Avrupa Süper Ligi’yle ilgili global spor kamuoyunda oluşan duygusal reaksiyonu çok iyi anlıyorum.


O hisleri paylaşıyorum da elbette. Bu sporu güzel yapan şey Cizreli Ahmet’in Lizbonlu Jorge ile, Roterdamlı Erwin’in Londralı Jack ile oynama ihtimali.

Sekizinci kümedeki bir çocuğun Şampiyonlar Ligi finali rüyası görebilmesi.

Futbolun kanaat önderlerinin bu düşü yok etmeye kalkması doğal olarak herkesi öfkelendirdi.

Ve hayal kırıklığına uğrattı haliyle. Ancak Avrupa Süper Ligi’nin 12 kurucusunun sesine kulak tıkamak da bence doğru değil.

Perez önderliğindeki patronların da kendilerine göre haklı bir argümanları var:

“Bir gecelik Superbowl’un Şampiyonlar Ligi’nin bir sezonu kadar para basması doğal değil.

Sadece Amerikalılar’ı ilgilendiren NHL, tüm yeryüzünün seyrettiği Devler Ligi’nden daha büyük bir ekonomi yaratıyor.

Bu pastayı büyütmek lazım. Bu pastadan en büyük payı da bizim almamız lazım.
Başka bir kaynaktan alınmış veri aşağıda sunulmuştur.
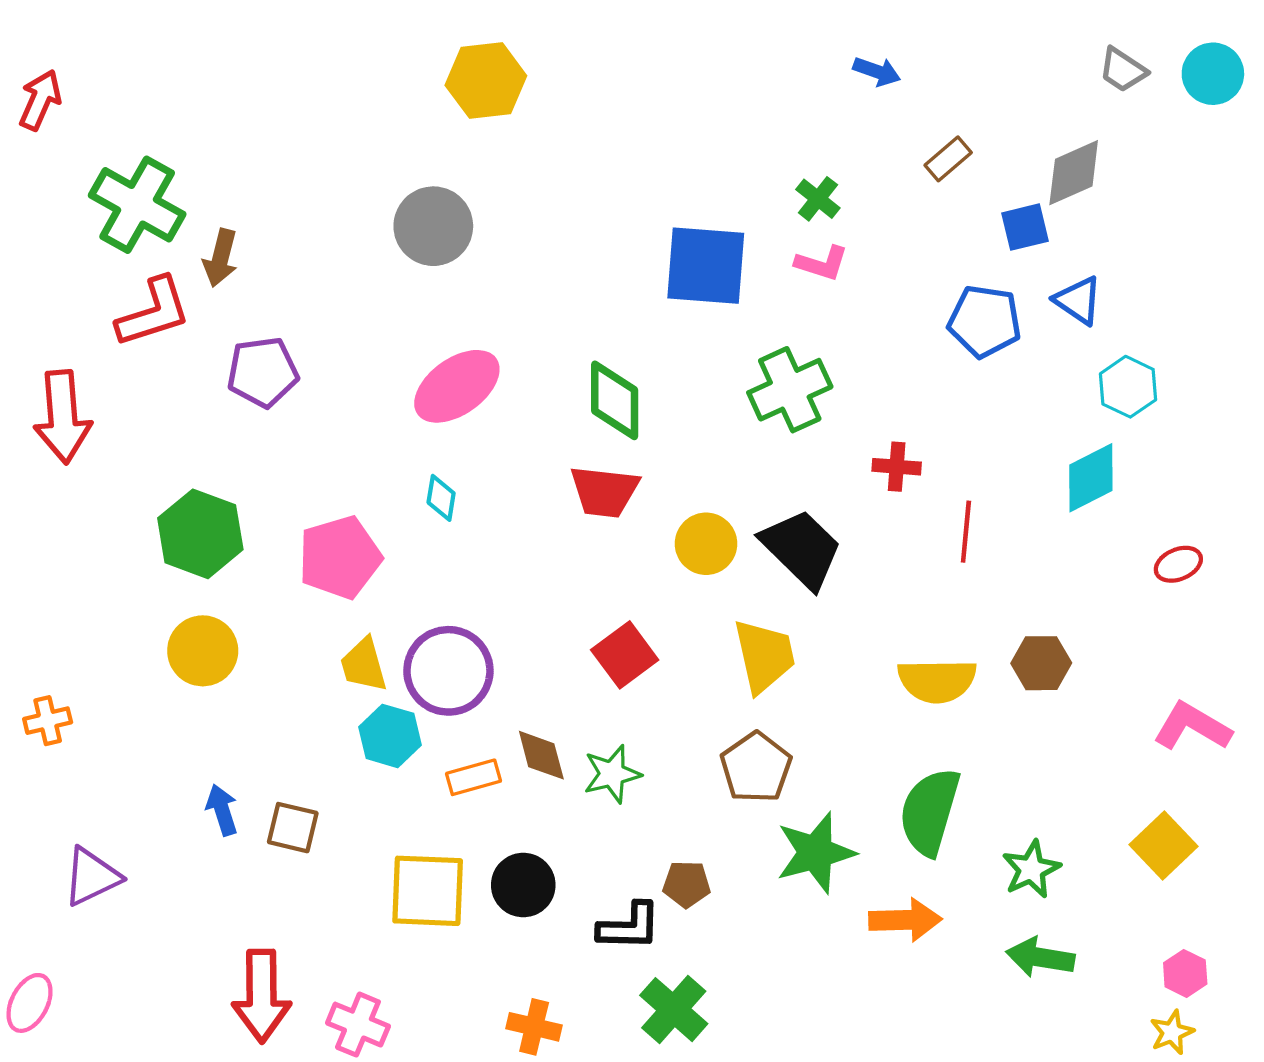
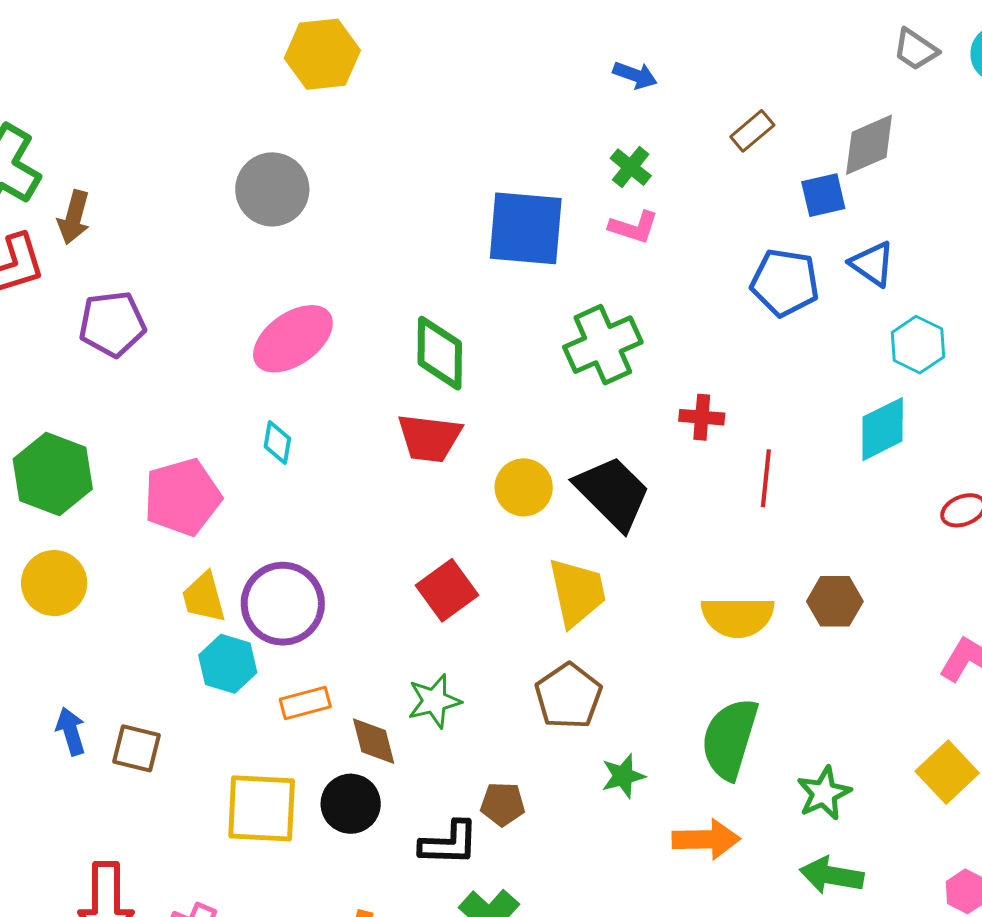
blue arrow: (877, 71) -> (635, 75), moved
brown diamond: (541, 755) -> (374, 741), moved
green star: (816, 853) -> (623, 776), size x0.6

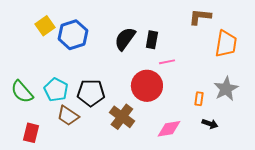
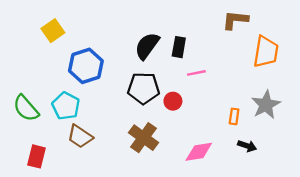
blue hexagon: (73, 35) -> (86, 66), moved
red circle: (147, 86) -> (173, 101), size x0.5
black pentagon: (91, 93) -> (144, 88), moved

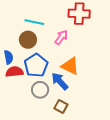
Çünkü futbol seviliyorsa Real için, ManU için, Juventus için seviliyor. Ve maalesef UEFA bu pastayı büyütmeyi beceremiyor.”

ARA ÇÖZÜM BULUNMALI

UEFA, 2024-2027 dönemi için Devler Ligi’ni 36 takıma, grupları 10 maç gününe çıkaran bir proje yarattı ve dün bunu resmi olarak ilan edecekti.

Ancak belli ki dev kulüpleri bu proje tatmin etmedi, alelacele Süper Lig planını ilan ettiler.
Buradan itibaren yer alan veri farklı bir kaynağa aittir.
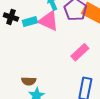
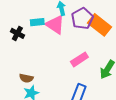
black cross: (11, 17) -> (17, 33), moved

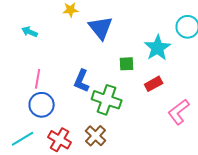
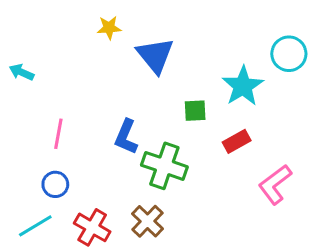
cyan arrow: (30, 32) -> (22, 72), moved
blue circle: (42, 105) -> (55, 184), moved, size x0.7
Ancak bence bu nihai bir karar değil. 2000’lerde de G14 adı altında aynı kulüpler aynı blöfü yapmış, sonunda UEFA’yı istedikleri çizgiye getirip G14’ü lağvetmişlerdi.

20 yıl sonra bugün de pekalâ benzer bir final mümkün.

UEFA, ESL ile ortak hareket ederek, ortak bir akıl geliştirerek iktisadi olarak doğru adımları atabilirse pekala bu projenin sonu ‘UEFA Avrupa Süper Ligi’ olabilir.

Yani Şampiyonlar Ligi’nin bir miktar esnediği, daha fazla dev kulübe wild card verdiği, maç sayısını ve yarattığı ekonomiyi artırdığı ama yerel ligleri de yok etmediği bir ara çözüm bence olması gereken.

TÜRKiYE’NiN ADI GEÇMiYOR

Tüm bu projede Porto, Ajax gibi kulüplerin adı geçerken Türklerin hemen hiç anılmamasının sebebi son 5 yılda 13’üncü basamağa gerilememiz.

Avrupa Ligi maçlarına yedek kadrolarla çıkan hocalar, bir daha Avrupa Ligi grup maçı göremeyecekler kariyerlerinde muhtemelen.

Ama bu vizyonsuz hocaların, vizyonsuz davranışları maalesef kendilerini değil, Türk futbolunu vurdu en başta.